From the spar, breaking dawn illuminates buttercups and boards. The meat of trees, the life and the afterlife. In the old days, the workday started before sunlight. These were the unremarked mornings in the great Chewelah valley, perametered by the stacked and numbered Ponderosa pine. The flesh had come a long way from harpoons, baskets and mats. The prefabrication of modern living took the carbon dioxide right out of sequester. Decades of fleck built up on the mill workers vests, particles of softwood, teary pitch. Fingers on hands were missing, nicks in arms, sore joints. When the wood was not there, futile whirring of metal teeth made a dangerous rainbow. These were permanently lost. The word declares an innocence of intention. In the heating up, the mountain pine beetle makes a quick home.
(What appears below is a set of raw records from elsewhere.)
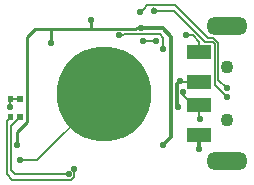
<source format=gbl>
G04 #@! TF.FileFunction,Copper,L2,Bot,Signal*
%FSLAX46Y46*%
G04 Gerber Fmt 4.6, Leading zero omitted, Abs format (unit mm)*
G04 Created by KiCad (PCBNEW 4.0.7) date 2018. July 04., Wednesday 00:12:24*
%MOMM*%
%LPD*%
G01*
G04 APERTURE LIST*
%ADD10C,0.150000*%
%ADD11O,3.500120X1.501140*%
%ADD12R,1.998980X1.198880*%
%ADD13C,1.099820*%
%ADD14O,8.000000X8.000000*%
%ADD15C,0.546100*%
%ADD16C,0.250000*%
%ADD17C,0.300000*%
%ADD18C,0.127000*%
%ADD19C,0.200660*%
G04 APERTURE END LIST*
D10*
D11*
X6999600Y5683770D03*
X6999600Y-5715750D03*
D12*
X4599020Y-1016750D03*
X4599020Y1000010D03*
X4599020Y-3516110D03*
X4599020Y3484130D03*
D13*
X6999600Y-2266430D03*
X6999600Y2234450D03*
D10*
G36*
X-11591190Y-1745310D02*
X-11141610Y-1745310D01*
X-11141610Y-2245690D01*
X-11591190Y-2245690D01*
X-11591190Y-1745310D01*
X-11591190Y-1745310D01*
G37*
G36*
X-11591190Y-221310D02*
X-11141610Y-221310D01*
X-11141610Y-721690D01*
X-11591190Y-721690D01*
X-11591190Y-221310D01*
X-11591190Y-221310D01*
G37*
G36*
X-10778390Y-1745310D02*
X-10328810Y-1745310D01*
X-10328810Y-2245690D01*
X-10778390Y-2245690D01*
X-10778390Y-1745310D01*
X-10778390Y-1745310D01*
G37*
G36*
X-10778390Y-221310D02*
X-10328810Y-221310D01*
X-10328810Y-721690D01*
X-10778390Y-721690D01*
X-10778390Y-221310D01*
X-10778390Y-221310D01*
G37*
D14*
X-3454400Y-12700D03*
D15*
X-7914640Y4239250D03*
X-304800Y5524500D03*
X-4572000Y6184900D03*
X-10793666Y-4381500D03*
X1574800Y-4381504D03*
X2810660Y-1181100D03*
X2997200Y1054100D03*
X4673600Y-2197100D03*
X3274211Y88900D03*
X-355600Y6896106D03*
X6959600Y444500D03*
X761900Y6991943D03*
X6959600Y-317500D03*
X1574800Y3797300D03*
X-2184400Y4914900D03*
X4622800Y-4686300D03*
X-101600Y4457700D03*
X994420Y4457696D03*
X3505200Y4914898D03*
X-11379200Y-1181100D03*
X-5943602Y-6362698D03*
X-6411938Y-6850098D03*
X-10566400Y-5651500D03*
D16*
X-7924800Y5473696D02*
X-9296404Y5473696D01*
X-9296404Y5473696D02*
X-9956800Y4813300D01*
X-10769600Y-3263900D02*
X-10769600Y-4357434D01*
X-9956800Y4813300D02*
X-9956800Y-2451100D01*
X-9956800Y-2451100D02*
X-10769600Y-3263900D01*
X-10769600Y-4357434D02*
X-10793666Y-4381500D01*
X-690951Y5524500D02*
X-304800Y5524500D01*
X-719612Y5495839D02*
X-690951Y5524500D01*
X-4549857Y5495839D02*
X-719612Y5495839D01*
X-4572000Y5473696D02*
X-4549857Y5495839D01*
X-7914640Y5463536D02*
X-7914640Y4625401D01*
X-7914640Y4625401D02*
X-7914640Y4239250D01*
X-7924800Y5473696D02*
X-7914640Y5463536D01*
D17*
X654153Y5519099D02*
X-299399Y5519099D01*
X1574800Y-4381504D02*
X2235200Y-3721104D01*
X2235200Y-3721104D02*
X2235200Y4813300D01*
X2235200Y4813300D02*
X1524000Y5524500D01*
X1524000Y5524500D02*
X659554Y5524500D01*
X659554Y5524500D02*
X654153Y5519099D01*
X-299399Y5519099D02*
X-304800Y5524500D01*
D16*
X-4572000Y5473696D02*
X-7924800Y5473696D01*
X-4572000Y5473696D02*
X-4572000Y6184900D01*
D17*
X2724151Y781051D02*
X2724151Y-1094591D01*
X2724151Y-1094591D02*
X2810660Y-1181100D01*
X2997200Y1054100D02*
X2724151Y781051D01*
D18*
X3051290Y1000010D02*
X2997200Y1054100D01*
X4599020Y1000010D02*
X3051290Y1000010D01*
X4599020Y-2122520D02*
X4673600Y-2197100D01*
X4599020Y-1016750D02*
X4599020Y-2122520D01*
X4599020Y-1016750D02*
X4198970Y-1016750D01*
X3274211Y-91991D02*
X3274211Y88900D01*
X4198970Y-1016750D02*
X3274211Y-91991D01*
X-82551Y7169155D02*
X-355600Y6896106D01*
X5794825Y4711700D02*
X5334000Y4711700D01*
X6248400Y4258125D02*
X5794825Y4711700D01*
X6248400Y1155700D02*
X6248400Y4258125D01*
X222243Y7473949D02*
X-82551Y7169155D01*
X2571751Y7473949D02*
X222243Y7473949D01*
X5334000Y4711700D02*
X2571751Y7473949D01*
X6959600Y444500D02*
X6248400Y1155700D01*
X1148051Y6991943D02*
X761900Y6991943D01*
X2502439Y6991943D02*
X1148051Y6991943D01*
X5138282Y4356100D02*
X2502439Y6991943D01*
X5943600Y4203700D02*
X5791200Y4356100D01*
X5943600Y698500D02*
X5943600Y4203700D01*
X5791200Y4356100D02*
X5138282Y4356100D01*
X6959600Y-317500D02*
X5943600Y698500D01*
X731527Y7200900D02*
X761900Y7170527D01*
X761900Y7170527D02*
X761900Y6991943D01*
X711200Y7200900D02*
X731527Y7200900D01*
X1574800Y4183451D02*
X1574800Y3797300D01*
X1574800Y4711700D02*
X1574800Y4183451D01*
X1291589Y4994911D02*
X1574800Y4711700D01*
X-1718238Y4994911D02*
X1291589Y4994911D01*
X-2184400Y4914900D02*
X-1798249Y4914900D01*
X-1798249Y4914900D02*
X-1718238Y4994911D01*
D17*
X4599020Y-4662520D02*
X4622800Y-4686300D01*
X4599020Y-3516110D02*
X4599020Y-4662520D01*
X4599020Y-3516110D02*
X4198970Y-3516110D01*
D19*
X-101596Y4457696D02*
X-101600Y4457700D01*
X994420Y4457696D02*
X-101596Y4457696D01*
X4635500Y3502660D02*
X4635500Y4343400D01*
X4635500Y4343400D02*
X4064000Y4914900D01*
X4064000Y4914900D02*
X3505202Y4914900D01*
X3505202Y4914900D02*
X3505200Y4914898D01*
X-10553600Y-471500D02*
X-11366400Y-471500D01*
X-11366400Y-471500D02*
X-11366400Y-1168300D01*
X-11366400Y-1168300D02*
X-11379200Y-1181100D01*
D18*
X-11366400Y-1995500D02*
X-11661900Y-2291000D01*
X-11661900Y-6842000D02*
X-11190250Y-7313650D01*
X-11190250Y-7313650D02*
X-6189432Y-7313650D01*
X-6189432Y-7313650D02*
X-5943602Y-7067820D01*
X-11661900Y-2291000D02*
X-11661900Y-6842000D01*
X-5943602Y-7067820D02*
X-5943602Y-6748849D01*
X-5943602Y-6748849D02*
X-5943602Y-6362698D01*
X-10553600Y-1995500D02*
X-11282626Y-2724526D01*
X-11282626Y-2724526D02*
X-11282626Y-6510074D01*
X-11282626Y-6510074D02*
X-10972800Y-6819900D01*
X-6442136Y-6819900D02*
X-6411938Y-6850098D01*
X-10972800Y-6819900D02*
X-6442136Y-6819900D01*
X-10566400Y-5651500D02*
X-9093200Y-5651500D01*
X-9093200Y-5651500D02*
X-3454400Y-12700D01*
M02*

</source>
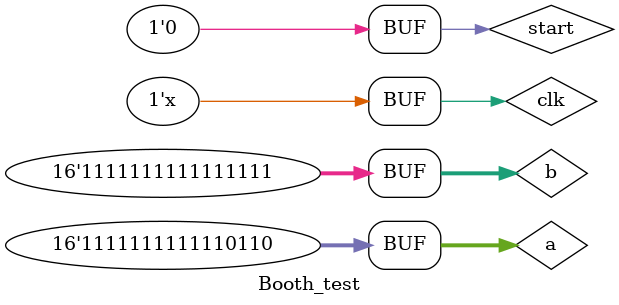
<source format=v>
`timescale 1ns / 1ps


module Booth_test;

	// Inputs
	reg clk;
	reg [15:0] a;
	reg [15:0] b;
	reg start;

	// Outputs
	wire ready;
	wire [31:0] result;

	// Instantiate the Unit Under Test (UUT)
	Booth_algorithm uut (
		.clk(clk), 
		.a(a), 
		.b(b),
		.start(start),
		.ready(ready), 
		.result(result)
	);

	initial begin
		// Initialize Inputs
		clk = 0;
		a = 4;
		b = 7;
		start = 0;
		// Wait 100 ns for global reset to finish
		#170;
		start = 1;
		#180;
		start = 0;
		#180;
		start = ~start;
		a = 1;
		#180;
		start = ~start;
		#180;
		b = -1;
		start = ~start;
		#180;
		start = ~start;
		#180;
		a = - 10;
		start = ~start;
		#180;
		start = ~start;
        
		// Add stimulus here

	end
	always #10 clk = ~clk;
endmodule


</source>
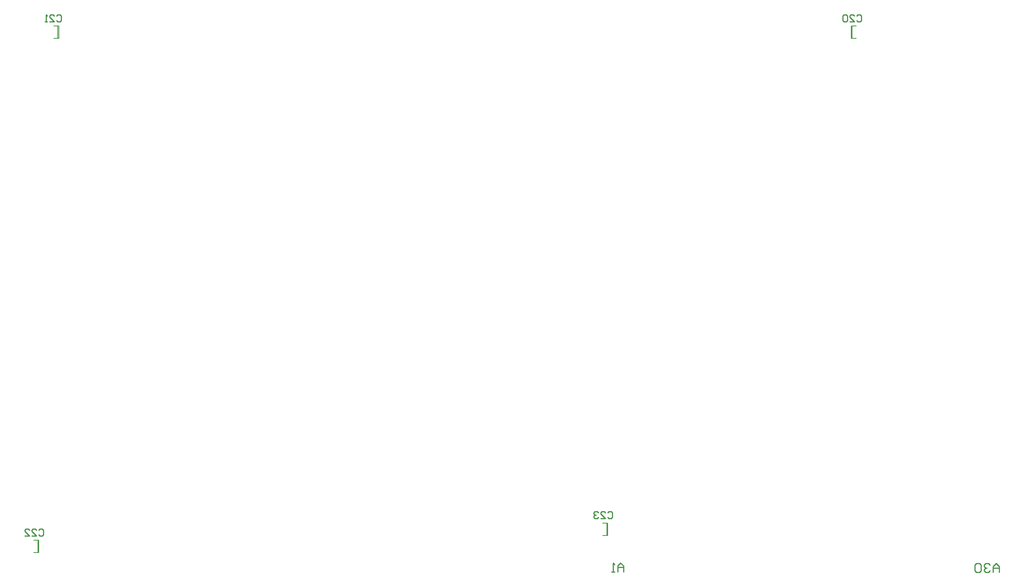
<source format=gbo>
G04*
G04 #@! TF.GenerationSoftware,Altium Limited,Altium Designer,23.6.0 (18)*
G04*
G04 Layer_Color=32896*
%FSLAX44Y44*%
%MOMM*%
G71*
G04*
G04 #@! TF.SameCoordinates,16818577-3D0F-4E1C-871D-00935DA2B120*
G04*
G04*
G04 #@! TF.FilePolarity,Positive*
G04*
G01*
G75*
%ADD10C,0.2540*%
%ADD11C,0.2000*%
D10*
X2517920Y242841D02*
Y256170D01*
X2511256Y262835D01*
X2504591Y256170D01*
Y242841D01*
Y252838D01*
X2517920D01*
X2497926Y259503D02*
X2494594Y262835D01*
X2487930D01*
X2484597Y259503D01*
Y256170D01*
X2487930Y252838D01*
X2491262D01*
X2487930D01*
X2484597Y249506D01*
Y246173D01*
X2487930Y242841D01*
X2494594D01*
X2497926Y246173D01*
X2477933Y259503D02*
X2474601Y262835D01*
X2467936D01*
X2464604Y259503D01*
Y246173D01*
X2467936Y242841D01*
X2474601D01*
X2477933Y246173D01*
Y259503D01*
X1696920Y243841D02*
Y257170D01*
X1690255Y263835D01*
X1683591Y257170D01*
Y243841D01*
Y253838D01*
X1696920D01*
X1676927Y243841D02*
X1670262D01*
X1673594D01*
Y263835D01*
X1676927Y260502D01*
X2205993Y1459988D02*
X2208533Y1462527D01*
X2213611D01*
X2216150Y1459988D01*
Y1449831D01*
X2213611Y1447292D01*
X2208533D01*
X2205993Y1449831D01*
X2190758Y1447292D02*
X2200915D01*
X2190758Y1457449D01*
Y1459988D01*
X2193297Y1462527D01*
X2198376D01*
X2200915Y1459988D01*
X2185680D02*
X2183141Y1462527D01*
X2178062D01*
X2175523Y1459988D01*
Y1449831D01*
X2178062Y1447292D01*
X2183141D01*
X2185680Y1449831D01*
Y1459988D01*
X1662179Y373376D02*
X1664718Y375915D01*
X1669797D01*
X1672336Y373376D01*
Y363219D01*
X1669797Y360680D01*
X1664718D01*
X1662179Y363219D01*
X1646944Y360680D02*
X1657101D01*
X1646944Y370837D01*
Y373376D01*
X1649483Y375915D01*
X1654562D01*
X1657101Y373376D01*
X1641866D02*
X1639327Y375915D01*
X1634248D01*
X1631709Y373376D01*
Y370837D01*
X1634248Y368298D01*
X1636788D01*
X1634248D01*
X1631709Y365758D01*
Y363219D01*
X1634248Y360680D01*
X1639327D01*
X1641866Y363219D01*
X418595Y335784D02*
X421134Y338323D01*
X426213D01*
X428752Y335784D01*
Y325627D01*
X426213Y323088D01*
X421134D01*
X418595Y325627D01*
X403360Y323088D02*
X413517D01*
X403360Y333245D01*
Y335784D01*
X405899Y338323D01*
X410978D01*
X413517Y335784D01*
X388125Y323088D02*
X398282D01*
X388125Y333245D01*
Y335784D01*
X390664Y338323D01*
X395743D01*
X398282Y335784D01*
X457203Y1459988D02*
X459743Y1462527D01*
X464821D01*
X467360Y1459988D01*
Y1449831D01*
X464821Y1447292D01*
X459743D01*
X457203Y1449831D01*
X441968Y1447292D02*
X452125D01*
X441968Y1457449D01*
Y1459988D01*
X444507Y1462527D01*
X449586D01*
X452125Y1459988D01*
X436890Y1447292D02*
X431811D01*
X434351D01*
Y1462527D01*
X436890Y1459988D01*
D11*
X450823Y1437713D02*
X461823D01*
X450823Y1410713D02*
X461823D01*
Y1437713D01*
X459923Y1410713D02*
Y1437713D01*
X416100Y286500D02*
Y313500D01*
X418000Y286500D02*
Y313500D01*
X407000Y286500D02*
X418000D01*
X407000Y313500D02*
X418000D01*
X1650750Y351000D02*
X1661750D01*
X1650750Y324000D02*
X1661750D01*
Y351000D01*
X1659850Y324000D02*
Y351000D01*
X2196313Y1410608D02*
Y1437608D01*
X2194413Y1410608D02*
Y1437608D01*
X2205413D01*
X2194413Y1410608D02*
X2205413D01*
M02*

</source>
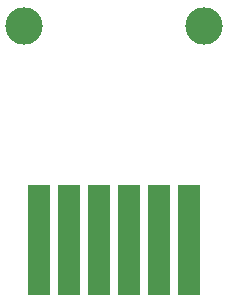
<source format=gbr>
G04 DipTrace 2.4.0.2*
%INBottomMask.gbr*%
%MOIN*%
%ADD22C,0.125*%
%ADD30R,0.073X0.368*%
%FSLAX44Y44*%
G04*
G70*
G90*
G75*
G01*
%LNBotMask*%
%LPD*%
D30*
X2500Y1875D3*
X1500D3*
X500D3*
X-500D3*
X-1500D3*
X-2500D3*
D22*
X-3000Y9000D3*
X3000D3*
M02*

</source>
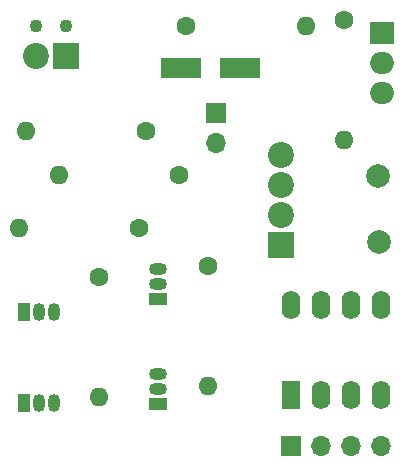
<source format=gbr>
%TF.GenerationSoftware,KiCad,Pcbnew,(6.0.10)*%
%TF.CreationDate,2023-01-15T11:08:54+01:00*%
%TF.ProjectId,PCB_PSU_LIN_2023-01-12,5043425f-5053-4555-9f4c-494e5f323032,rev?*%
%TF.SameCoordinates,Original*%
%TF.FileFunction,Soldermask,Top*%
%TF.FilePolarity,Negative*%
%FSLAX46Y46*%
G04 Gerber Fmt 4.6, Leading zero omitted, Abs format (unit mm)*
G04 Created by KiCad (PCBNEW (6.0.10)) date 2023-01-15 11:08:54*
%MOMM*%
%LPD*%
G01*
G04 APERTURE LIST*
%ADD10C,2.000000*%
%ADD11C,1.600000*%
%ADD12O,1.600000X1.600000*%
%ADD13R,1.050000X1.500000*%
%ADD14O,1.050000X1.500000*%
%ADD15R,1.700000X1.700000*%
%ADD16O,1.700000X1.700000*%
%ADD17R,2.000000X1.905000*%
%ADD18O,2.000000X1.905000*%
%ADD19R,1.500000X1.050000*%
%ADD20O,1.500000X1.050000*%
%ADD21C,1.100000*%
%ADD22R,2.200000X2.200000*%
%ADD23C,2.200000*%
%ADD24R,1.600000X2.400000*%
%ADD25O,1.600000X2.400000*%
%ADD26R,3.500000X1.800000*%
G04 APERTURE END LIST*
D10*
%TO.C,REF\u002A\u002A*%
X94995570Y-76212882D03*
%TD*%
D11*
%TO.C,R4*%
X75311107Y-72393220D03*
D12*
X65151107Y-72393220D03*
%TD*%
D13*
%TO.C,Q4*%
X65052674Y-87741994D03*
D14*
X66322674Y-87741994D03*
X67592674Y-87741994D03*
%TD*%
D15*
%TO.C,P4*%
X87657000Y-99035000D03*
D16*
X90197000Y-99035000D03*
X92737000Y-99035000D03*
X95277000Y-99035000D03*
%TD*%
D17*
%TO.C,Q1*%
X95325935Y-64073305D03*
D18*
X95325935Y-66613305D03*
X95325935Y-69153305D03*
%TD*%
D11*
%TO.C,R1*%
X92069811Y-63019768D03*
D12*
X92069811Y-73179768D03*
%TD*%
D11*
%TO.C,R2*%
X80601521Y-83820000D03*
D12*
X80601521Y-93980000D03*
%TD*%
D19*
%TO.C,Q5*%
X76317065Y-86595803D03*
D20*
X76317065Y-85325803D03*
X76317065Y-84055803D03*
%TD*%
D11*
%TO.C,R7*%
X74755012Y-80595080D03*
D12*
X64595012Y-80595080D03*
%TD*%
D19*
%TO.C,Q2*%
X76336262Y-95490000D03*
D20*
X76336262Y-94220000D03*
X76336262Y-92950000D03*
%TD*%
D11*
%TO.C,R6*%
X71392679Y-84704598D03*
D12*
X71392679Y-94864598D03*
%TD*%
D15*
%TO.C,P3*%
X81258320Y-70820081D03*
D16*
X81258320Y-73360081D03*
%TD*%
D11*
%TO.C,R5*%
X78132375Y-76114116D03*
D12*
X67972375Y-76114116D03*
%TD*%
D11*
%TO.C,R3*%
X78740000Y-63500000D03*
D12*
X88900000Y-63500000D03*
%TD*%
D21*
%TO.C,P2*%
X66040000Y-63500000D03*
X68580000Y-63500000D03*
D22*
X68580000Y-66040000D03*
D23*
X66040000Y-66040000D03*
%TD*%
D10*
%TO.C,REF\u002A\u002A*%
X95059983Y-81794719D03*
%TD*%
D22*
%TO.C,P1*%
X86748032Y-82015000D03*
D23*
X86748032Y-79475000D03*
X86748032Y-76935000D03*
X86748032Y-74395000D03*
%TD*%
D24*
%TO.C,IC1*%
X87657000Y-94713000D03*
D25*
X90197000Y-94713000D03*
X92737000Y-94713000D03*
X95277000Y-94713000D03*
X95277000Y-87093000D03*
X92737000Y-87093000D03*
X90197000Y-87093000D03*
X87657000Y-87093000D03*
%TD*%
D13*
%TO.C,Q3*%
X64996066Y-95433173D03*
D14*
X66266066Y-95433173D03*
X67536066Y-95433173D03*
%TD*%
D26*
%TO.C,D1*%
X78283390Y-67081020D03*
X83283390Y-67081020D03*
%TD*%
M02*

</source>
The startling red of the pine tree does not signal deciduous, instead, death.
For years after the Northwest Forest Plan, houses dotted the landscape with lynched Spotted Owls hanging from the eaves. The stuffed replicas dangled and swung in the temperate wind. Hard-scrabbles wanted their Old Growth. The bus driver’s hard eyes crinkle around the scene. He drove a boom before this. The children were at first alarmed and then indifferent. Chainsaw bars prohibited, now barred owls hustle the nest. Strix varia. Varia meaning a literary miscellany. Baruch Spinoza, reincarnate? The bully owl. But who doesn’t like a bird that eats what’s on its plate? Strix occdentalis. The west, the occidental. The forest’s picky eater. Either way – chainsaw taking out the crotch hollows or the larger, stronger, more ravenous living in them – it belongs to history. Distribution and range will dry up as temperatures rise. A mud puddle after a short summer rain.
Liberty Heise writes from a place where titles and labels change as quickly as the light. She grew up in a time and place that allowed her to believe that nature’s cadence is real time. She is most interested in what humans tend to ignore and become blind to and is most comfortable when she is outside. Her work can be found in Coconut, Crate, The Fourth River, Ecopoetics, Phoebe Journal, Grain Magazine, Poetry Motel and others. She lives, writes and works in San Antonio, Texas.